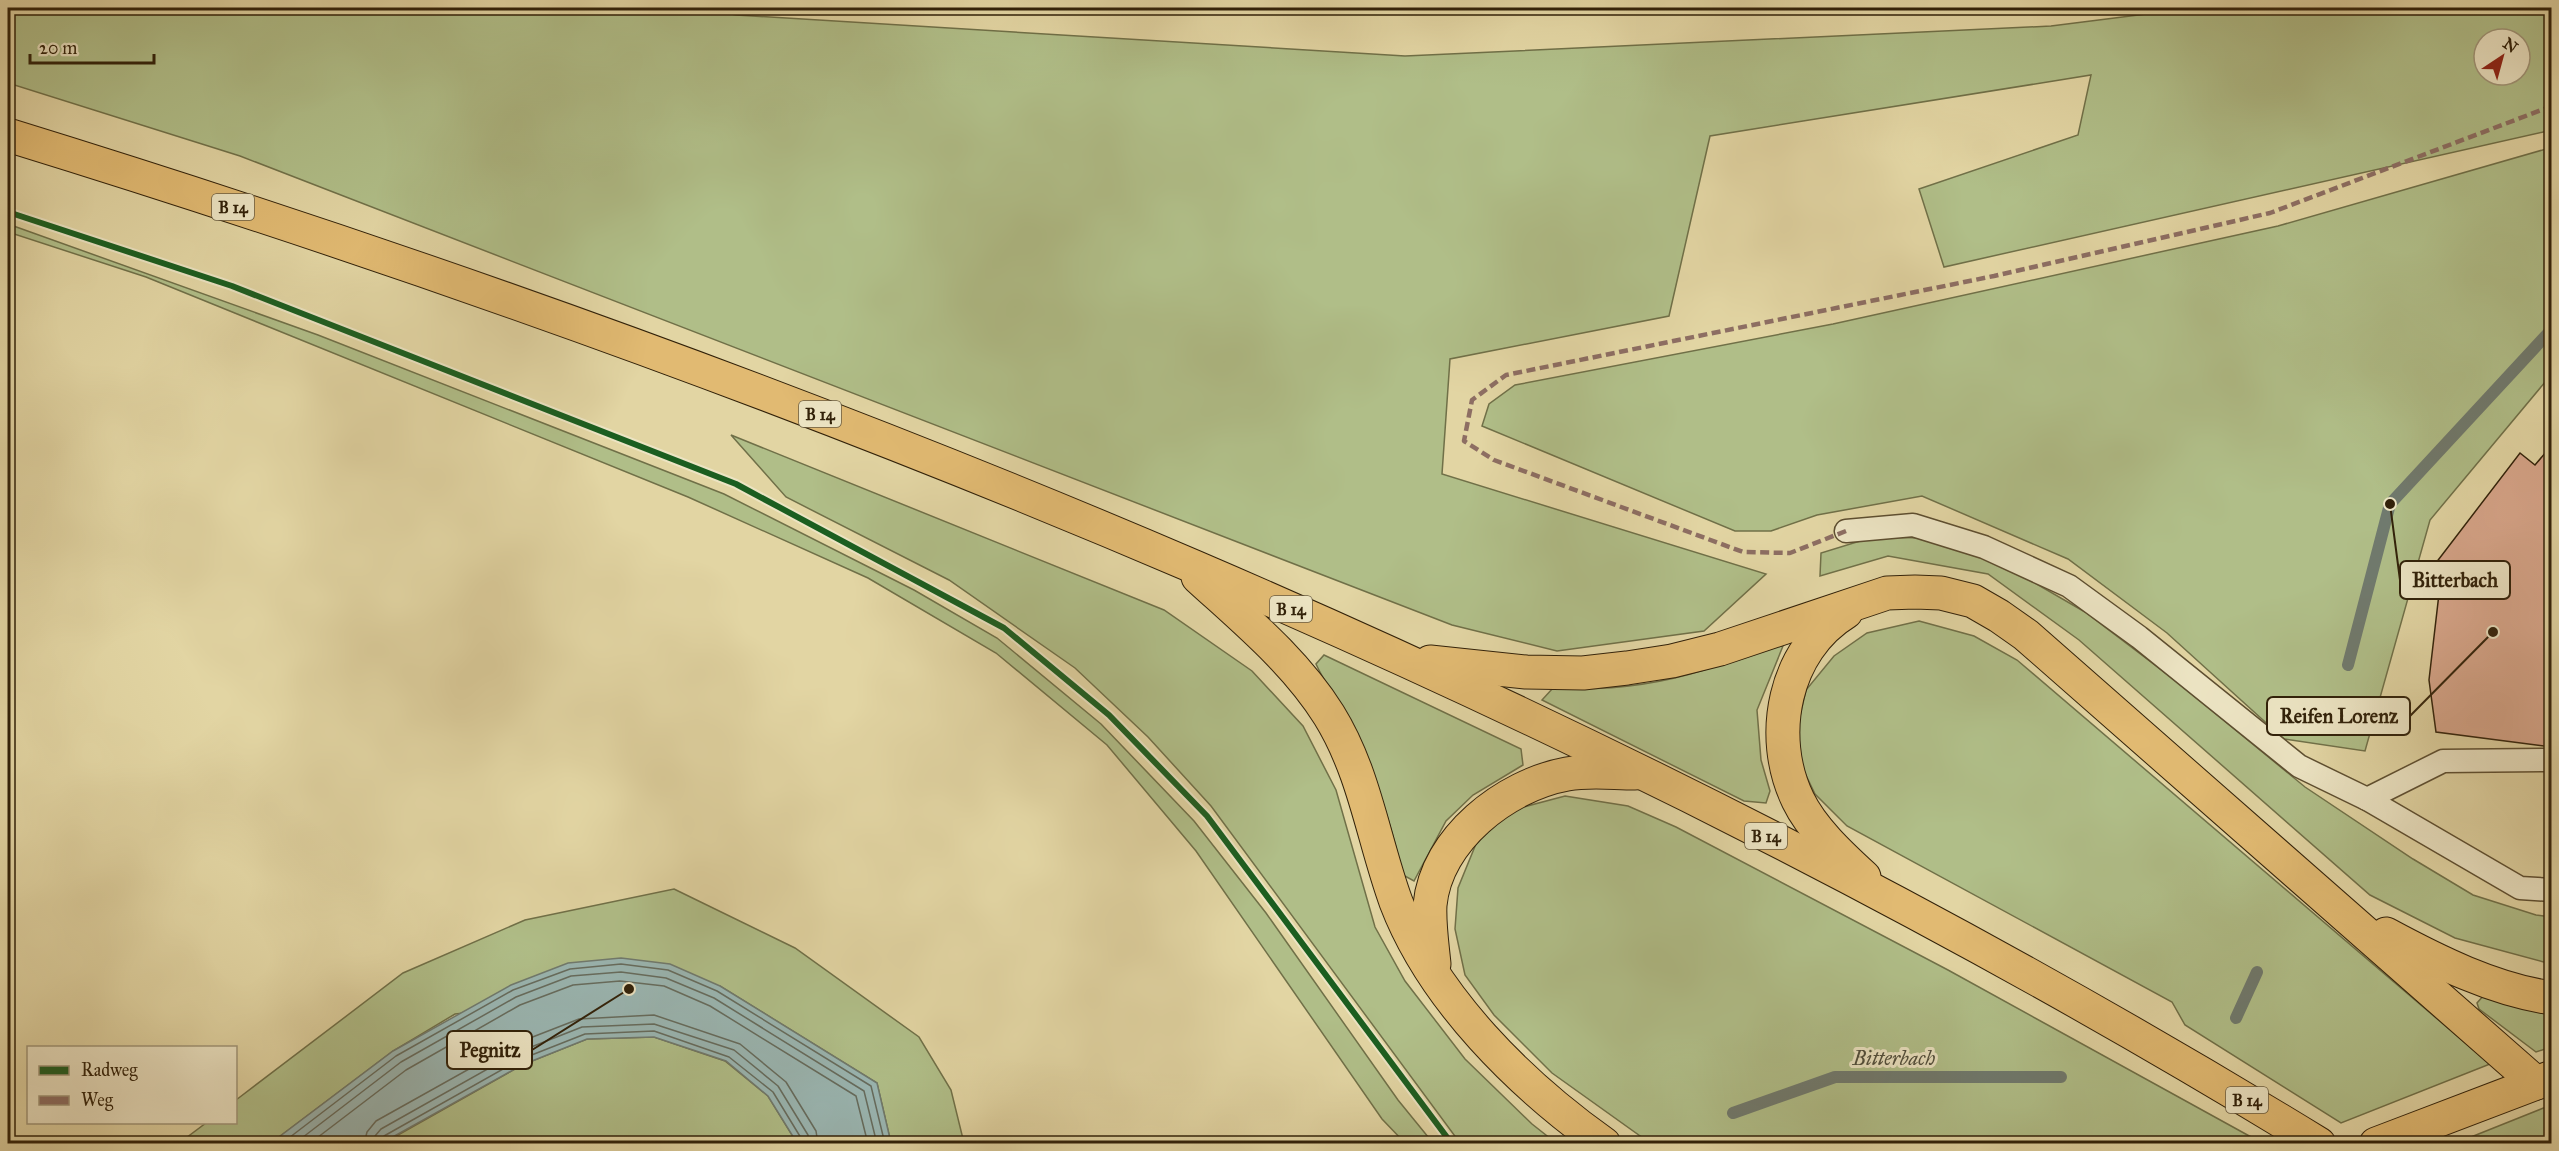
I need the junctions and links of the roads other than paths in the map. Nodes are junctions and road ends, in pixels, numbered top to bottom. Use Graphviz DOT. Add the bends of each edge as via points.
graph roads {
  1 [pos="8,135"];
  2 [pos="1846,531"];
  3 [pos="1177,558"];
  4 [pos="1865,600"];
  5 [pos="1406,660"];
  6 [pos="2552,760"];
  7 [pos="1642,773"];
  8 [pos="2367,799"];
  9 [pos="2552,890"];
  10 [pos="1890,900"];
  11 [pos="2337,907"];
  12 [pos="1435,975"];
  13 [pos="2552,998"];
  14 [pos="2532,1084"];
  15 [pos="1604,1143"];
  16 [pos="2319,1143"];
  17 [pos="2376,1143"];
  1 -- 3 [label="main road, B 14" via="446,279 699,368 939,460"];
  2 -- 8 [label="lane" via="1913,525 1984,547 2069,586 2299,766"];
  3 -- 5 [label="main road, B 14"];
  3 -- 12 [label="main road" via="1267,640 1329,714 1351,754 1397,904"];
  4 -- 5 [label="main road" via="1720,649 1627,668 1583,673 1526,672"];
  4 -- 10 [label="main road" via="1837,618 1813,642 1795,670 1785,702 1781,736 1786,769 1798,801 1831,843"];
  4 -- 11 [label="main road" via="1887,593 1941,593 1973,601 2000,616"];
  5 -- 7 [label="main road, B 14"];
  6 -- 8 [label="lane" via="2443,761"];
  7 -- 10 [label="main road, B 14"];
  7 -- 12 [label="main road" via="1568,774 1510,793 1487,809 1449,855 1437,880 1430,903"];
  8 -- 9 [label="lane" via="2520,888"];
  10 -- 16 [label="main road, B 14" via="2096,1013"];
  11 -- 13 [label="main road" via="2452,966"];
  11 -- 14 [label="main road"];
  12 -- 15 [label="main road" via="1465,1015 1527,1082"];
  14 -- 17 [label="main road"];
}
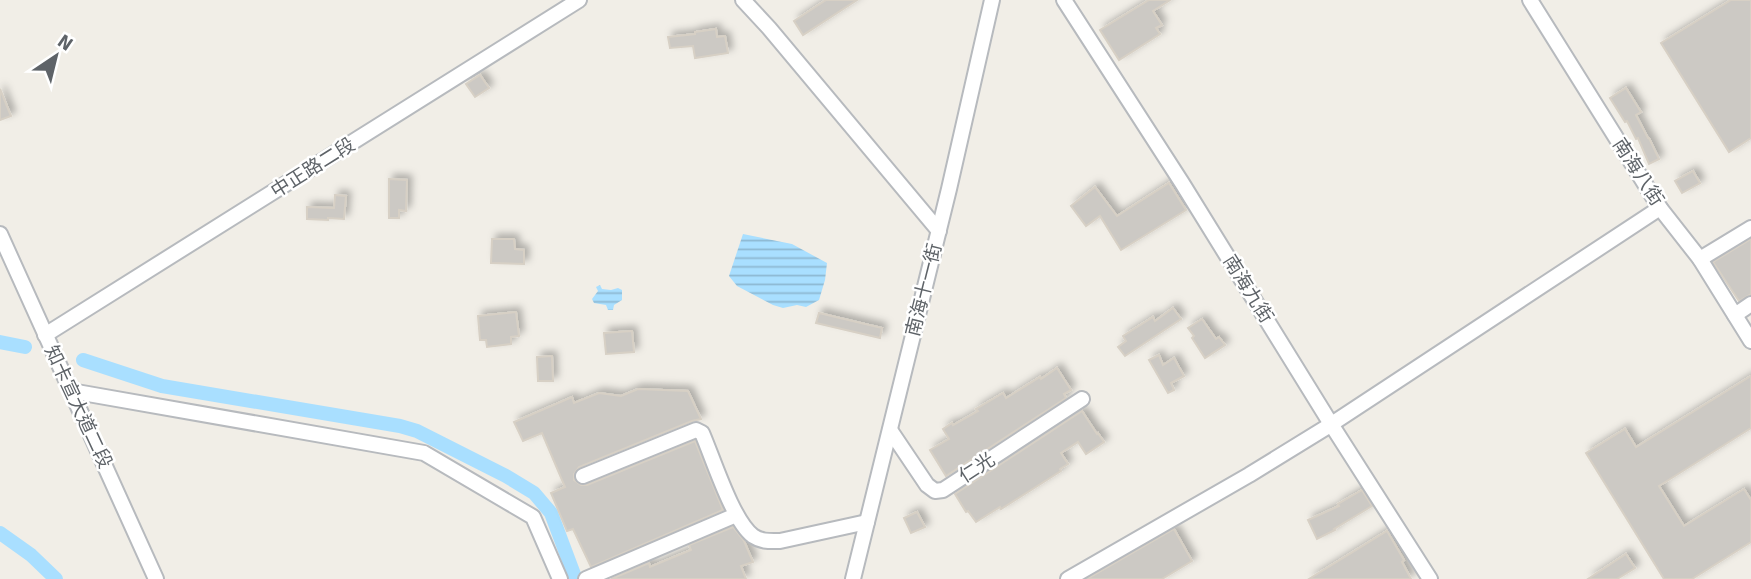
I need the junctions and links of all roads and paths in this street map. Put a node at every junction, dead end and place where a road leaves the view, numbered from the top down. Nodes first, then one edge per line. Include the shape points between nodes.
1 (579, 0) edge
2 (743, 0) edge
3 (992, 0) edge
4 (1064, 0) edge
5 (1530, 0) edge
6 (1660, 208) junction
7 (1751, 228) edge
8 (939, 231) junction
9 (0, 234) edge
10 (1700, 259) junction
11 (1751, 304) edge
12 (1735, 315) junction
13 (45, 335) junction
14 (1751, 341) edge
15 (71, 391) junction
16 (1082, 399) dead end
17 (1331, 424) junction
18 (890, 430) junction
19 (583, 476) dead end
20 (736, 515) junction
21 (867, 522) junction
22 (156, 579) edge
23 (560, 579) edge
24 (586, 579) edge
25 (853, 579) edge
26 (1068, 579) edge
27 (1430, 579) edge

1 - 13 street, 中正路二段
2 - 8 street
3 - 8 street, 南海十一街
4 - 17 street, 南海九街
5 - 6 street, 南海八街
6 - 10 street, 南海八街
6 - 17 street
7 - 10 street
8 - 18 street, 南海十一街
9 - 13 street, 知卡宣大道二段
10 - 12 street, 南海八街
11 - 12 street
12 - 14 street, 南海八街
13 - 15 street, 知卡宣大道二段
15 - 22 street, 知卡宣大道二段
15 - 23 street via 424,453 533,517
16 - 18 street, 仁光 via 943,490 927,485
17 - 26 street
17 - 27 street, 南海九街
18 - 21 street, 南海十一街
19 - 20 street via 696,430 702,433
20 - 21 street via 753,536 765,542
20 - 24 street
21 - 25 street, 南海十一街

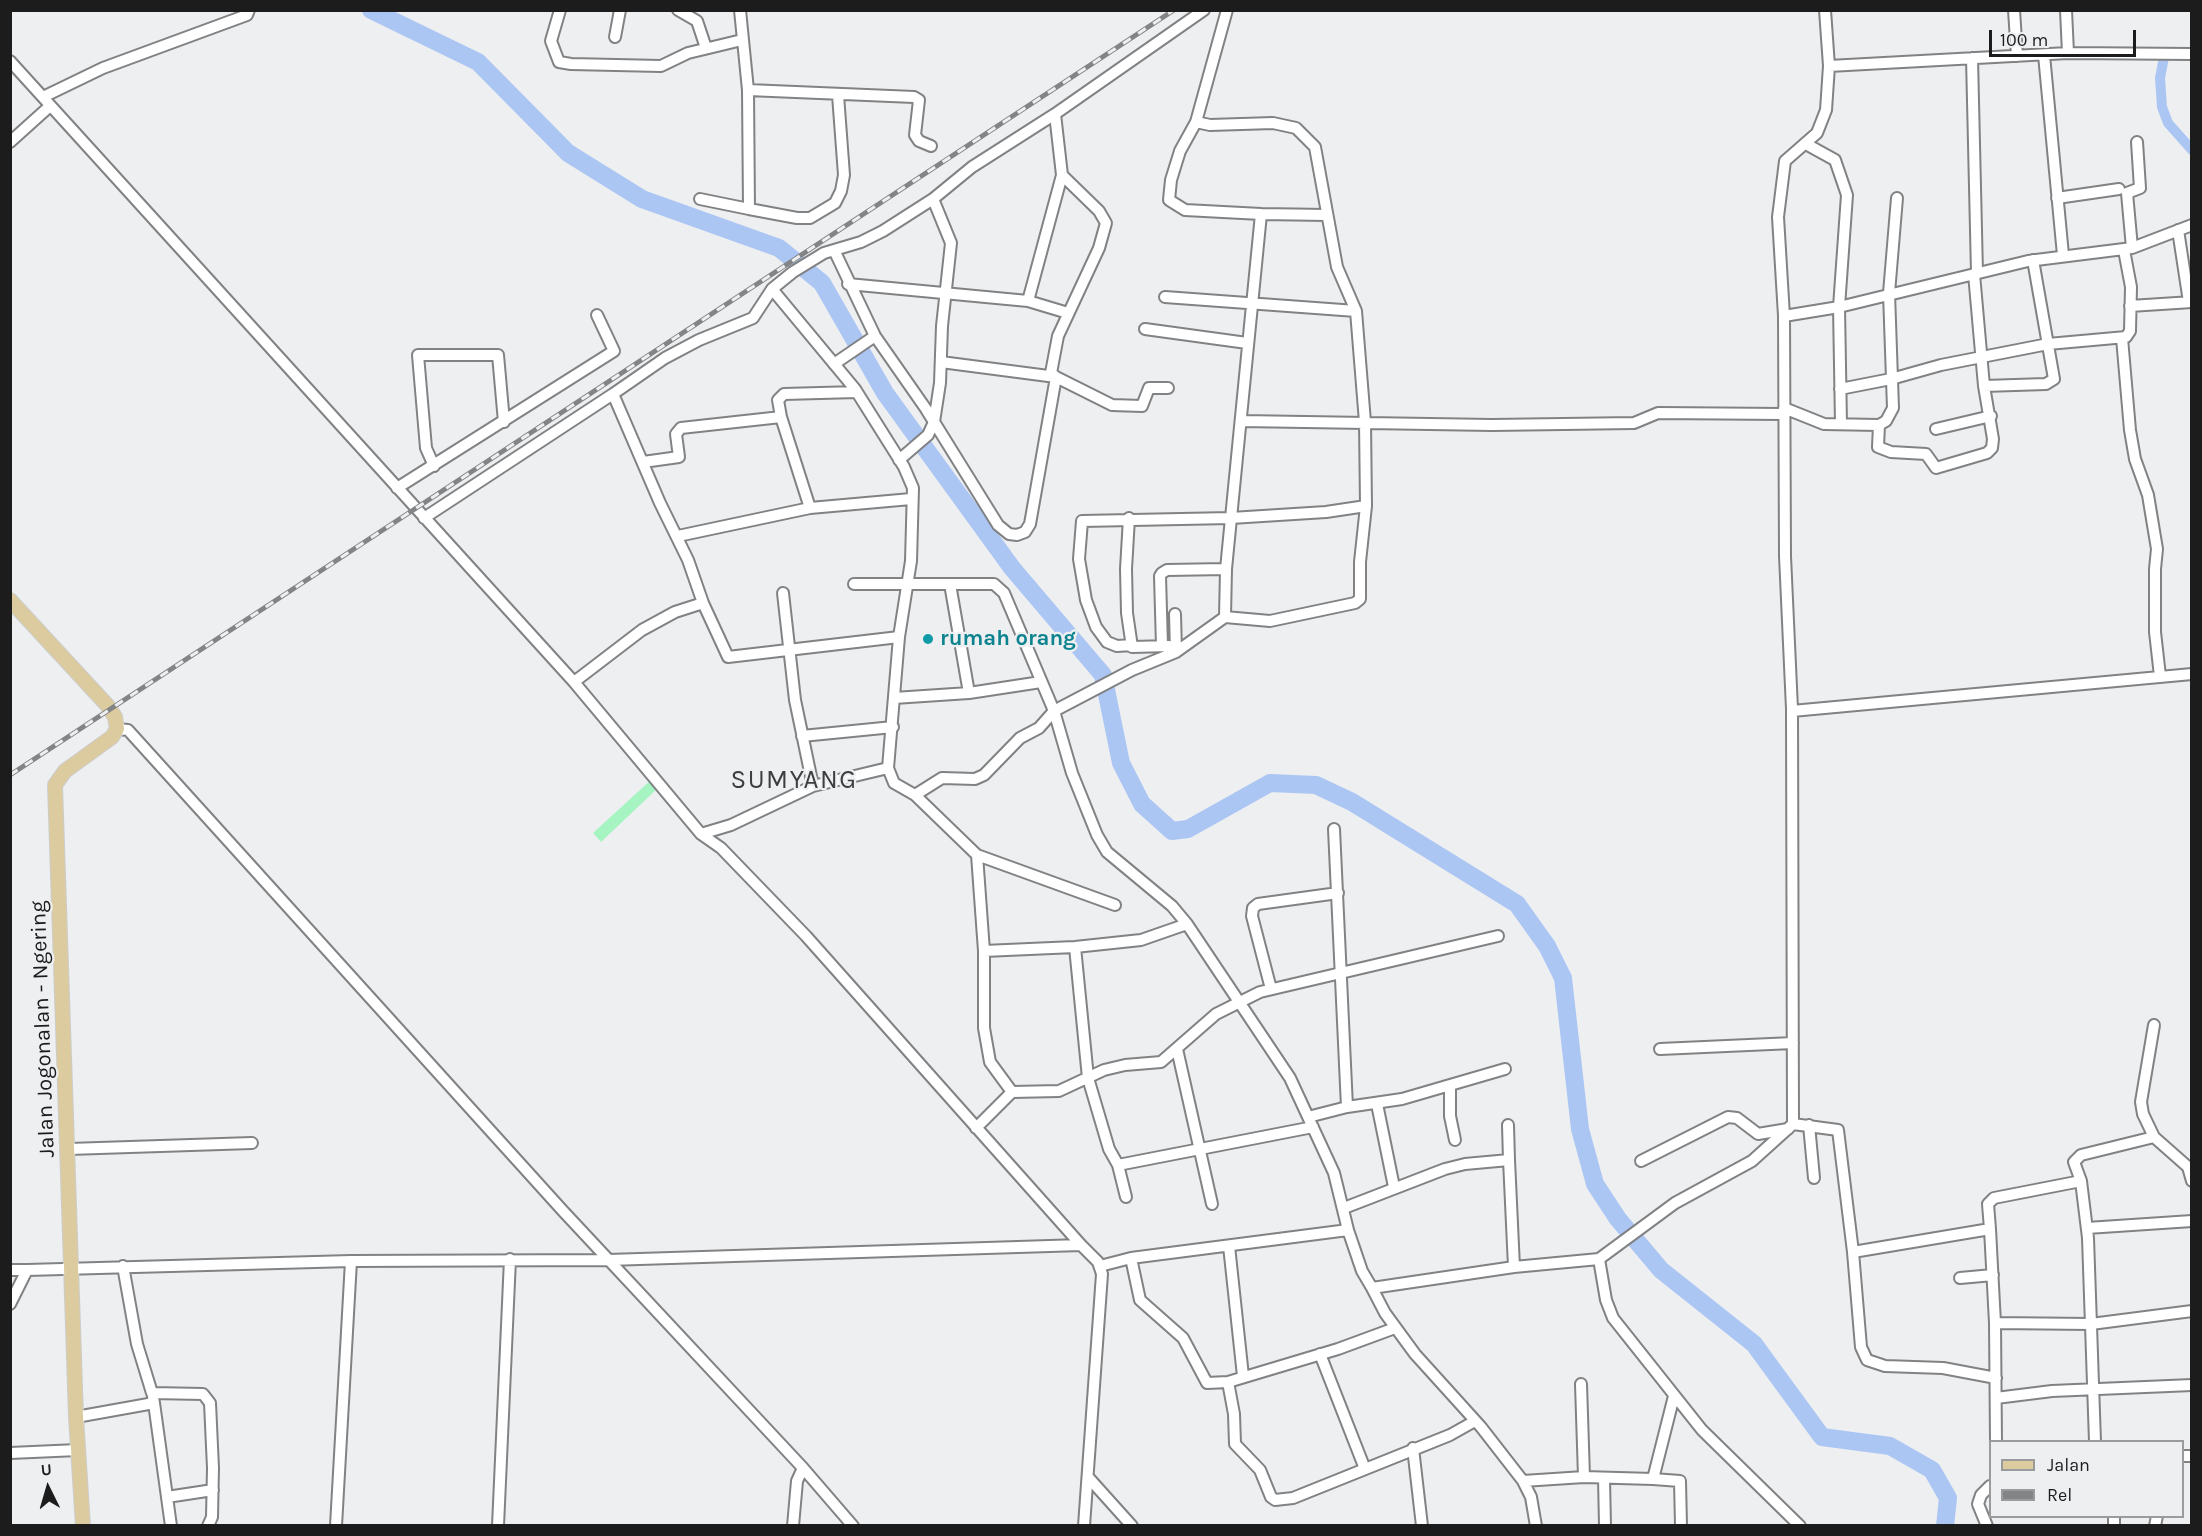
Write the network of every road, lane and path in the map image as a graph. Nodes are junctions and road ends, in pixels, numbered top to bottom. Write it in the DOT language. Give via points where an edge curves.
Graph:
· · · · ·
Could you print the lines above, exactly as written, from the line containing "Write the network" through the final one?

Output:
Write the network of every road, lane and path in the map image as a graph. Nodes are junctions and road ends, in pixels, numbered top to bottom. Write it in the DOT language. Give via points where an edge curves.
Graph:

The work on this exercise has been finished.